PwC outlines new plan on racial equity, building trust in business
Published Date: 6/15/2021
Source: axios.com

A slew of corporations over the last year made promises to help build a more equitable future, pushed to action by sustained protests demanding racial equity. Consumers and investors alike are looking for action to back up rhetoric.

What’s new: PwC, a professional services firm, provided Axios an early look at a new global strategy announced this morning that aims to reimagine business' role in society. A cornerstone of the plan is putting $300 million toward education and racial equity programs.


Why it matters: As cultural polarization and political gridlock have become American staples, corporations have increasingly taken more visible stands — and what consumers expect from them has grown.

The details: PwC committed $125 million to providing 25,000 Black and Hispanic college students with high-demand digital and career readiness training, up-skilling, mentorship and pathways to help start their careers.

  • The firm plans to ultimately hire 10,000 of those students over the next five years.

For context: PwC’s U.S. business currently employs around 55,000 people.

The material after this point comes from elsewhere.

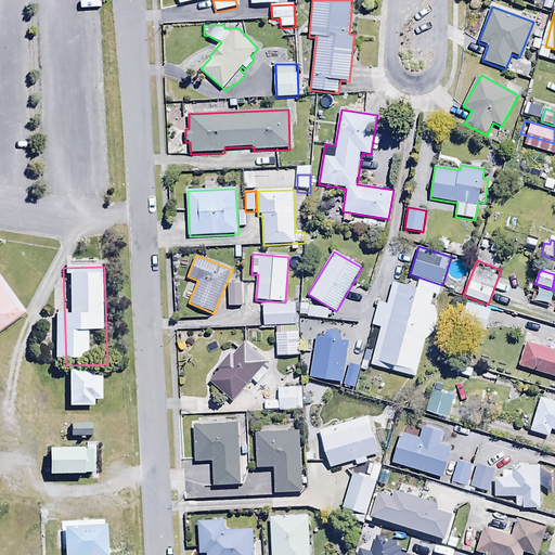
[(0,327),(24,311),(0,278),(0,327)]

Meanwhile: PwC is also committing $75 million to support CEO Action, a diversity and inclusion coalition that the firm's U.S. chairman, Tim Ryan, founded in 2017, and its public policy subset, CEO Action for Racial Equity.

The big picture: Business and CEOs have effectively become a fourth branch of government, stepping in to deal with society's problems when government can't — or won't, as Axios chief financial correspondent Felix Salmon wrote earlier this year.

  • Edelman’s 2021 Trust Barometer noted that trust in businesses has grown over the last year, and that business is a more trusted institution than the government or media.

At PwC, that translates into a decision to re-vamp the way it works with its clients.

  • The firm is consolidating its assurance and tax reporting segments into a new group called Trust Solutions. It aims to create a more holistic approach to helping clients build trust with their own customers — on issues related to the environment, diversity and inclusion, data privacy and more.
  • It is also launching The PwC Trust Leadership Institute, funded with $100 million, which will teach trust-building philosophies to thousands of business leaders preparing for C-suite and director roles.

The bottom line: "People want to know if companies can be trusted to be good business leaders in every sense of the word. Not just to follow the regulations, but can they be trusted to run their platforms the way society expects them to?" Ryan tells Axios.